The Bank of Torabundo is one of the few banks that has avoided exposure to toxic investments in property and derivatives, due largely to the wisdom and caution of its old CEO, but he was judged to be “too conservative”, so he has been ignominiously sacked and replaced by Porter Blankly, a pro golfer and chancer with no degree, no formal financial qualifications or successes, and a policy of risk-taking and immoral practice in the previous bank where he was the CEO, and which crashed. Blankly is racist, sexist, and drives his wives to suicide. He is an artfully odious creature, more self-serving than even Martin Amis’s John Self or Keith Talent, the darts player. Blankly is in the habit of sending his employees cliches such as “All That Glitters is not Gold”, or “A Stitch in Time Saves Nine”, and the employees scrabble around to find deep inner meaning in these banal statements

The world of banking is conjured up with skill and acuity. There are numerous touches which would be too implausible to be true were they not echoes of the crisis-ridden banks in the real world; self-parodies such as millions of government bail-out money being used to fund yet more bonuses for failed bank executives, and the political machinations behind such aid. The inspiration for the failing fictional Irish bank is the real life Anglo Irish. Claude is drawn perfectly as the intellectual but gullible hero, and Murray covers any unfeasible turns in the story such as his continued funding of Paul by making it clear that Claude does have suspicions, but wishes to encourage creativity.

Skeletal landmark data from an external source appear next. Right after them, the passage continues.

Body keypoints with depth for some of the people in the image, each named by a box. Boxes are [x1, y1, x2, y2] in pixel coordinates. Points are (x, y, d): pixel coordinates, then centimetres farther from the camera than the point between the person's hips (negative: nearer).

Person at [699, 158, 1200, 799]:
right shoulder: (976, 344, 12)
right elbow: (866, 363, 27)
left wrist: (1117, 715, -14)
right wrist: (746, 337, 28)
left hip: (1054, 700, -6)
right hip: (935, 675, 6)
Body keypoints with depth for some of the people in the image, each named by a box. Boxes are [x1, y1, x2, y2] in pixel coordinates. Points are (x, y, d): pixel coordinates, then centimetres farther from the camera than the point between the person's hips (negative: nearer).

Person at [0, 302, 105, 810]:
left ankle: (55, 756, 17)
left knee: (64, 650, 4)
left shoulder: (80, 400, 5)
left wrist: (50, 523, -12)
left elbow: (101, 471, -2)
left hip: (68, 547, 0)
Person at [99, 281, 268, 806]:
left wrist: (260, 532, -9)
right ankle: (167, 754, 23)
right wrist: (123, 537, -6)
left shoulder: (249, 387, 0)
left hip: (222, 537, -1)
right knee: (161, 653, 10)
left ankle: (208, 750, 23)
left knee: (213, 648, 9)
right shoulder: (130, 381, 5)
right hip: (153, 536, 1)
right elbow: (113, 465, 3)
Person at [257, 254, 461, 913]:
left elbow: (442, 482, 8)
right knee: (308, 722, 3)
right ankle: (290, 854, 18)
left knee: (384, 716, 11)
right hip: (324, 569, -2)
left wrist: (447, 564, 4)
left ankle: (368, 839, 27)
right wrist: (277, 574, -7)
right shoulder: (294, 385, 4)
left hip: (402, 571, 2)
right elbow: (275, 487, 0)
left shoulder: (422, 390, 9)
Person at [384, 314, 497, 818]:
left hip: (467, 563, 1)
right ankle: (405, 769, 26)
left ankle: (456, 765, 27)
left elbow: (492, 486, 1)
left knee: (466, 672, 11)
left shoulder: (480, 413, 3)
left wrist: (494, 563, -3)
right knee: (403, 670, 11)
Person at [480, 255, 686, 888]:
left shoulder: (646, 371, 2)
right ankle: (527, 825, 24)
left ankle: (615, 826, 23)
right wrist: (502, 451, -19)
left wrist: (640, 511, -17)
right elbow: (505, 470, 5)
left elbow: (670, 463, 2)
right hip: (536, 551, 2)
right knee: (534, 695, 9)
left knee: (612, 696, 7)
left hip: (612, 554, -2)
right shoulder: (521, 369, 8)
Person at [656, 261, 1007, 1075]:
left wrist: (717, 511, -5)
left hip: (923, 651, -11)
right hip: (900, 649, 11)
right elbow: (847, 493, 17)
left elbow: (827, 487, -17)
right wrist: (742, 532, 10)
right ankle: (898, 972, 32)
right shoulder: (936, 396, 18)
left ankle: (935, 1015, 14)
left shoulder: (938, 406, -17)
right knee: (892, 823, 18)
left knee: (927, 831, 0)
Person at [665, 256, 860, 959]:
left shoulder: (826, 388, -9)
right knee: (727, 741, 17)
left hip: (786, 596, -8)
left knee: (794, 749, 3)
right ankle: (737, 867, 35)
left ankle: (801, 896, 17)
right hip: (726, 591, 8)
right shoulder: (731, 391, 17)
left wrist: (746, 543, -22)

There is a cast of sterling characters. Jurgen, Claude’s superior, is an emotion-free German who used to play songs about people seeking business loans with fellow German bankers in a reggae band called Gerhardt and the Mergers. There is an aloof but supremely talented, heavily-lidded Indian writer with an eye for beautiful young women, presumably based on Salman Rushdie.

But the real star of the story is Ish, Claude’s best friend in the bank. She previously studied anthropology and she alone among the bankers seems to spot that the emperor has no clothes. She is human and irreverent. After an exchange on the Bank of Torabundo being too big to fail, she says: “Did I ever tell you about my Aunt Nelly? ... She was always bragging that her tits were too big to fail. Every Saturday night she’d go out without so much as a lick of lippy on. ‘Don’t need it,’ she’d say. ‘Got these’. Then one day she was leaning over her fishpond and she fell in.”

Ish has travelled extensively. Torabundo is a volcanic island in the Pacific Ocean with kindly tax laws for tax avoiders, and Ish was struck by the gift economy in a different Polynesian island where goods are not sold or exchanged but simply given away, the antithesis to the dog-eat-dog world of the banks.

As in Skippy Dies, unrequited love features. Ish is in love with another character, but he is oblivious to her, himself being obsessed by another woman, one who abhors the materialism and immorality of the banking world. As in Skippy Dies, the ending is not aspartame-sweet but heart-rending. A joy from start to finish.